A direct counting approach typically involves:

1. Counting all ways to pair n teams (which is (n-1)!! for an even n).

2. Counting all ways to form pairs such that k “special” teams avoid each other.

When k grows, the counting approach becomes more complicated. One systematic way is:

• Place the k English teams in matches first, ensuring each is paired with a non-English team if possible.

• Verify that the number of non-English teams is at least k (otherwise it’s impossible to avoid collisions).

• Arrange the remaining teams among themselves.

A general formula can sometimes be expressed in closed form or partial sums, but it typically involves combinatorial arguments that quickly grow in complexity. The logic of step-by-step conditional probabilities still applies but demands more careful tracking of how many English vs non-English teams remain as we form pairings.

Can we verify the result using a symbolic math library instead of a Monte Carlo simulation?

Yes, if one wants an exact symbolic result, libraries like sympy in Python can help enumerate combinatorial possibilities or solve symbolic equations.

• Approach: We can define variables representing the number of English teams E = 3 and the total teams T = 8. Then, we can write expressions for the total number of pairings and for the number of pairings without English clashes. sympy can perform these factorial and combination operations exactly, returning a simplified fraction.

• Advantages: This avoids random noise associated with simulation and avoids manual counting errors.

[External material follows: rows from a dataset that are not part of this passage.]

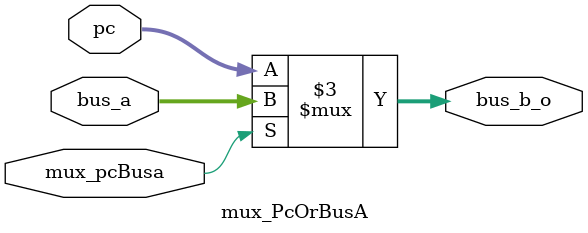
<source format=v>
`timescale 1ns / 1ps


module mux_PcOrBusA(
	input [31:0]	bus_a,
	input [31:0]    pc,
	input			mux_pcBusa,
	
	output reg[31:0]bus_b_o
    );
	always @ (*) begin

	    if(mux_pcBusa)begin       //  Ñ¡ÔñBusAÓëÁ¢¼´ÊýÏà¼Ó
            bus_b_o <= bus_a;
	    end
        else begin                  //  Ñ¡ÔñpcÓëÁ¢¼´ÊýÏà¼Ó
            bus_b_o <= pc;
        end
	end
endmodule

</source>
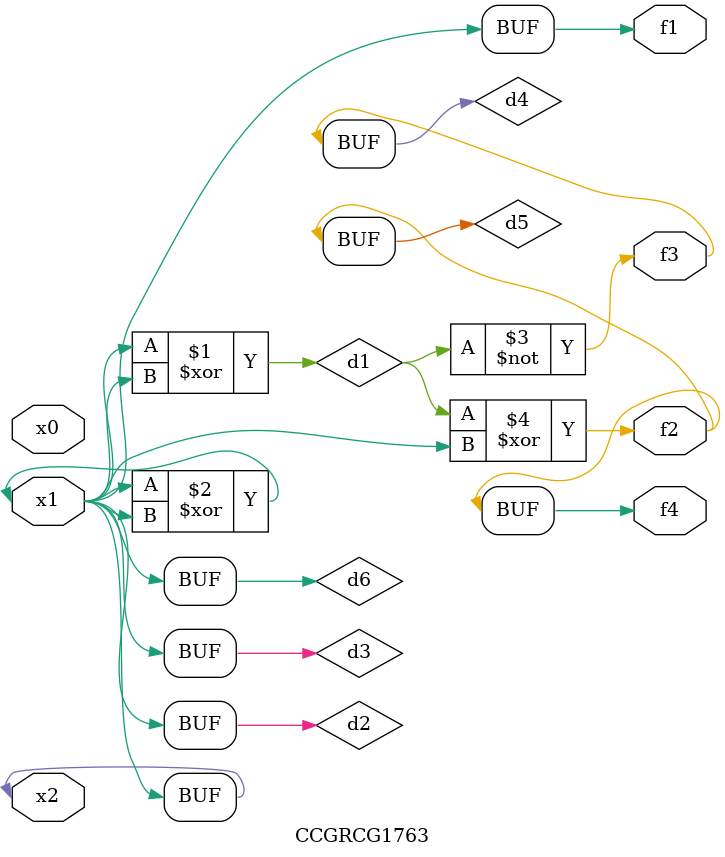
<source format=v>
module CCGRCG1763(
	input x0, x1, x2,
	output f1, f2, f3, f4
);

	wire d1, d2, d3, d4, d5, d6;

	xor (d1, x1, x2);
	buf (d2, x1, x2);
	xor (d3, x1, x2);
	nor (d4, d1);
	xor (d5, d1, d2);
	buf (d6, d2, d3);
	assign f1 = d6;
	assign f2 = d5;
	assign f3 = d4;
	assign f4 = d5;
endmodule

</source>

The symbolic result will match the fraction 4/7 precisely for the standard scenario.

• Pitfall: Setting it up incorrectly or failing to define constraints (like no English vs English match) in the symbolic enumeration can still lead to the wrong answer if the logic is not carefully encoded. Symbolic math libraries do not automatically know the logic of your combinatorial problem; you still have to specify it accurately.

What happens if we consider the time order of draws but treat each draw as truly random, pulling teams out of a hat one at a time?

In some real draws, they literally draw Team A out of a pot, then draw its opponent from another pot, and so on. The step-by-step probability approach remains the same in principle, but it can be easier or harder to keep track of how many English vs non-English teams remain.

• Process: Each time you draw a team, you remove it from the pot. Then you draw its opponent. If it’s an English team, you check how many non-English teams remain in the pot. If it’s a non-English team, you proceed similarly. This repeats until all teams are matched.

• Equivalence: Doing a step-by-step hat draw is effectively the same probability as the standard method if done fairly. The sequential steps still yield the same ratio of favorable draws to total possible draws, so the final probability is consistent with 4/7 for no English collisions. The partitioning of the sample space is just being enumerated in a different way.

• Pitfall: Mistakes arise if one miscounts the ways teams can be drawn in sequence or forgets that once an English team is drawn, the number of possible opponents changes for the next step. As always, keep denominators and numerators updated meticulously.